[start EXCERPTED RECORDS]

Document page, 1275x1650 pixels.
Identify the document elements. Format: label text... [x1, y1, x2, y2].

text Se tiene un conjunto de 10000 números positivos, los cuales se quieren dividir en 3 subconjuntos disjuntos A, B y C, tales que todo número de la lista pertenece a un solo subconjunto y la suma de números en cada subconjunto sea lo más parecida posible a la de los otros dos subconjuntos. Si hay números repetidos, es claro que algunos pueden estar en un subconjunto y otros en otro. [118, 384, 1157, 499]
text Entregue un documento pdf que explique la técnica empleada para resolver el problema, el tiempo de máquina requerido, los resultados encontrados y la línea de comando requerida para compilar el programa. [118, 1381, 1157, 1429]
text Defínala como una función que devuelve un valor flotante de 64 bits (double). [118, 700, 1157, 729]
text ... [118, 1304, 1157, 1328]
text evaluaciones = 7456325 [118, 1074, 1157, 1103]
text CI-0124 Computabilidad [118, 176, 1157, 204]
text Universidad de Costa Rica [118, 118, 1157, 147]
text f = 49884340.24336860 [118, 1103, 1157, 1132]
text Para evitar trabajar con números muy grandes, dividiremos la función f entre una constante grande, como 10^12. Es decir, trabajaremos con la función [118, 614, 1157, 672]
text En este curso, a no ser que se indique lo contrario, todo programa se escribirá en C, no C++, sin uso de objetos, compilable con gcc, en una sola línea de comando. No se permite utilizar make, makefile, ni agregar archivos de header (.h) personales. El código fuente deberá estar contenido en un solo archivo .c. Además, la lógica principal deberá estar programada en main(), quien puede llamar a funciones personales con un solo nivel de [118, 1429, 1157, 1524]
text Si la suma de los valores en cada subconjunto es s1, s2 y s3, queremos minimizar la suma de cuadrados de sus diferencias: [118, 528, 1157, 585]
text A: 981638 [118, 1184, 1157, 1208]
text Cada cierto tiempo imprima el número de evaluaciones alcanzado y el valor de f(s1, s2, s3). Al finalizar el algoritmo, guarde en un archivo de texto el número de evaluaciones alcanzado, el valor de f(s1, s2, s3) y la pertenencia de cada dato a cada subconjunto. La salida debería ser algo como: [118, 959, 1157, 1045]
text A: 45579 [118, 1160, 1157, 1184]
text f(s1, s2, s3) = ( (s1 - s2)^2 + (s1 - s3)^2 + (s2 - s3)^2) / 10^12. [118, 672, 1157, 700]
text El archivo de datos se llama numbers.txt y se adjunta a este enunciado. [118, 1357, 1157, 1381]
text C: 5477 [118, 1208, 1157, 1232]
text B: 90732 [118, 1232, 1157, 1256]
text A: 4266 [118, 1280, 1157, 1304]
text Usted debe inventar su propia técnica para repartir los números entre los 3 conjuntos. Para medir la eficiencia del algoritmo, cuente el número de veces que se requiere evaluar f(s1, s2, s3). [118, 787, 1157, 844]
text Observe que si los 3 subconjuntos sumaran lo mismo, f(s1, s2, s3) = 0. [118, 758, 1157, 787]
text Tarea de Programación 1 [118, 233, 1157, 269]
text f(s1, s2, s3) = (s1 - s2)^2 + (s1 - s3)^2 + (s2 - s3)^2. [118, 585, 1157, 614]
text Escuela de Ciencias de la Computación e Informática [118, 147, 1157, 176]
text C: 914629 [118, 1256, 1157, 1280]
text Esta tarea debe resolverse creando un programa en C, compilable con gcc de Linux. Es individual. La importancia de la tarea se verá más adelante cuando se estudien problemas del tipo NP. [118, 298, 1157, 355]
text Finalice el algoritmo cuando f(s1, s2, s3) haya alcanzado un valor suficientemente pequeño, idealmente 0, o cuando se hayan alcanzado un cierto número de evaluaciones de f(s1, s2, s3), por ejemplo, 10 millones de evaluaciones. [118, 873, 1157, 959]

[end EXCERPTED RECORDS]

Give every line of the entries above as a JSON list of strings, with one string per line and no blank lines.

[
  "Document page, 1275x1650 pixels.",
  "Identify the document elements. Format: label text... [x1, y1, x2, y2].",
  "text Se tiene un conjunto de 10000 números positivos, los cuales se quieren dividir en 3 subconjuntos disjuntos A, B y C, tales que todo número de la lista pertenece a un solo subconjunto y la suma de números en cada subconjunto sea lo más parecida posible a la de los otros dos subconjuntos. Si hay números repetidos, es claro que algunos pueden estar en un subconjunto y otros en otro. [118, 384, 1157, 499]",
  "text Entregue un documento pdf que explique la técnica empleada para resolver el problema, el tiempo de máquina requerido, los resultados encontrados y la línea de comando requerida para compilar el programa. [118, 1381, 1157, 1429]",
  "text Defínala como una función que devuelve un valor flotante de 64 bits (double). [118, 700, 1157, 729]",
  "text ... [118, 1304, 1157, 1328]",
  "text evaluaciones = 7456325 [118, 1074, 1157, 1103]",
  "text CI-0124 Computabilidad [118, 176, 1157, 204]",
  "text Universidad de Costa Rica [118, 118, 1157, 147]",
  "text f = 49884340.24336860 [118, 1103, 1157, 1132]",
  "text Para evitar trabajar con números muy grandes, dividiremos la función f entre una constante grande, como 10^12. Es decir, trabajaremos con la función [118, 614, 1157, 672]",
  "text En este curso, a no ser que se indique lo contrario, todo programa se escribirá en C, no C++, sin uso de objetos, compilable con gcc, en una sola línea de comando. No se permite utilizar make, makefile, ni agregar archivos de header (.h) personales. El código fuente deberá estar contenido en un solo archivo .c. Además, la lógica principal deberá estar programada en main(), quien puede llamar a funciones personales con un solo nivel de [118, 1429, 1157, 1524]",
  "text Si la suma de los valores en cada subconjunto es s1, s2 y s3, queremos minimizar la suma de cuadrados de sus diferencias: [118, 528, 1157, 585]",
  "text A: 981638 [118, 1184, 1157, 1208]",
  "text Cada cierto tiempo imprima el número de evaluaciones alcanzado y el valor de f(s1, s2, s3). Al finalizar el algoritmo, guarde en un archivo de texto el número de evaluaciones alcanzado, el valor de f(s1, s2, s3) y la pertenencia de cada dato a cada subconjunto. La salida debería ser algo como: [118, 959, 1157, 1045]",
  "text A: 45579 [118, 1160, 1157, 1184]",
  "text f(s1, s2, s3) = ( (s1 - s2)^2 + (s1 - s3)^2 + (s2 - s3)^2) / 10^12. [118, 672, 1157, 700]",
  "text El archivo de datos se llama numbers.txt y se adjunta a este enunciado. [118, 1357, 1157, 1381]",
  "text C: 5477 [118, 1208, 1157, 1232]",
  "text B: 90732 [118, 1232, 1157, 1256]",
  "text A: 4266 [118, 1280, 1157, 1304]",
  "text Usted debe inventar su propia técnica para repartir los números entre los 3 conjuntos. Para medir la eficiencia del algoritmo, cuente el número de veces que se requiere evaluar f(s1, s2, s3). [118, 787, 1157, 844]",
  "text Observe que si los 3 subconjuntos sumaran lo mismo, f(s1, s2, s3) = 0. [118, 758, 1157, 787]",
  "text Tarea de Programación 1 [118, 233, 1157, 269]",
  "text f(s1, s2, s3) = (s1 - s2)^2 + (s1 - s3)^2 + (s2 - s3)^2. [118, 585, 1157, 614]",
  "text Escuela de Ciencias de la Computación e Informática [118, 147, 1157, 176]",
  "text C: 914629 [118, 1256, 1157, 1280]",
  "text Esta tarea debe resolverse creando un programa en C, compilable con gcc de Linux. Es individual. La importancia de la tarea se verá más adelante cuando se estudien problemas del tipo NP. [118, 298, 1157, 355]",
  "text Finalice el algoritmo cuando f(s1, s2, s3) haya alcanzado un valor suficientemente pequeño, idealmente 0, o cuando se hayan alcanzado un cierto número de evaluaciones de f(s1, s2, s3), por ejemplo, 10 millones de evaluaciones. [118, 873, 1157, 959]"
]